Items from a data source
--

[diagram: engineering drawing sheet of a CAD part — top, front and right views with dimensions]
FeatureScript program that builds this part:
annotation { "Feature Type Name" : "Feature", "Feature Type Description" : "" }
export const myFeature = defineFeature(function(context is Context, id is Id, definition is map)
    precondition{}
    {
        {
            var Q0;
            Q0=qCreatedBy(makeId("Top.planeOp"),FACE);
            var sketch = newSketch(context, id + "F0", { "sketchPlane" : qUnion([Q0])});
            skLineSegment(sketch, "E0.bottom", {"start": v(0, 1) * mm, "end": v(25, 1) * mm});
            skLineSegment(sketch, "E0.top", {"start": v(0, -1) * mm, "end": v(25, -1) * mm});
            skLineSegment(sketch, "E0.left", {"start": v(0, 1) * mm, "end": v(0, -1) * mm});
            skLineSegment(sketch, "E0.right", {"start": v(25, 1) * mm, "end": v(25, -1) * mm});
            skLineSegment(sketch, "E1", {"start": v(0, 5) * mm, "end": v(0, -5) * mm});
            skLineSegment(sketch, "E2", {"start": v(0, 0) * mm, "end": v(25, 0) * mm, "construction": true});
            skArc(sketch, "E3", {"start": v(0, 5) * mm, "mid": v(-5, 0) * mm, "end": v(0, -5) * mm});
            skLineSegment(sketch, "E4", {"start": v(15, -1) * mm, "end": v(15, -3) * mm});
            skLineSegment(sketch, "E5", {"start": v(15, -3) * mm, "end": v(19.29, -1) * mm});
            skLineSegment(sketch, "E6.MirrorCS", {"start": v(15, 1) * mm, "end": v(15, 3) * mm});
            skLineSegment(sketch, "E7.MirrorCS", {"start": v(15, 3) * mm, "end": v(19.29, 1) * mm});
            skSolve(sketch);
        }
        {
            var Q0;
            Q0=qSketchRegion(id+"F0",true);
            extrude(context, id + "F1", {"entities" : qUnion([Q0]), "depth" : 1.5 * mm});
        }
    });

--

Exercise requirements: Copy every line of the records above word for word, with no changes.

Written response:
[diagram: engineering drawing sheet of a CAD part — top, front and right views with dimensions]
FeatureScript program that builds this part:
annotation { "Feature Type Name" : "Feature", "Feature Type Description" : "" }
export const myFeature = defineFeature(function(context is Context, id is Id, definition is map)
    precondition{}
    {
        {
            var Q0;
            Q0=qCreatedBy(makeId("Top.planeOp"),FACE);
            var sketch = newSketch(context, id + "F0", { "sketchPlane" : qUnion([Q0])});
            skLineSegment(sketch, "E0.bottom", {"start": v(0, 1) * mm, "end": v(25, 1) * mm});
            skLineSegment(sketch, "E0.top", {"start": v(0, -1) * mm, "end": v(25, -1) * mm});
            skLineSegment(sketch, "E0.left", {"start": v(0, 1) * mm, "end": v(0, -1) * mm});
            skLineSegment(sketch, "E0.right", {"start": v(25, 1) * mm, "end": v(25, -1) * mm});
            skLineSegment(sketch, "E1", {"start": v(0, 5) * mm, "end": v(0, -5) * mm});
            skLineSegment(sketch, "E2", {"start": v(0, 0) * mm, "end": v(25, 0) * mm, "construction": true});
            skArc(sketch, "E3", {"start": v(0, 5) * mm, "mid": v(-5, 0) * mm, "end": v(0, -5) * mm});
            skLineSegment(sketch, "E4", {"start": v(15, -1) * mm, "end": v(15, -3) * mm});
            skLineSegment(sketch, "E5", {"start": v(15, -3) * mm, "end": v(19.29, -1) * mm});
            skLineSegment(sketch, "E6.MirrorCS", {"start": v(15, 1) * mm, "end": v(15, 3) * mm});
            skLineSegment(sketch, "E7.MirrorCS", {"start": v(15, 3) * mm, "end": v(19.29, 1) * mm});
            skSolve(sketch);
        }
        {
            var Q0;
            Q0=qSketchRegion(id+"F0",true);
            extrude(context, id + "F1", {"entities" : qUnion([Q0]), "depth" : 1.5 * mm});
        }
    });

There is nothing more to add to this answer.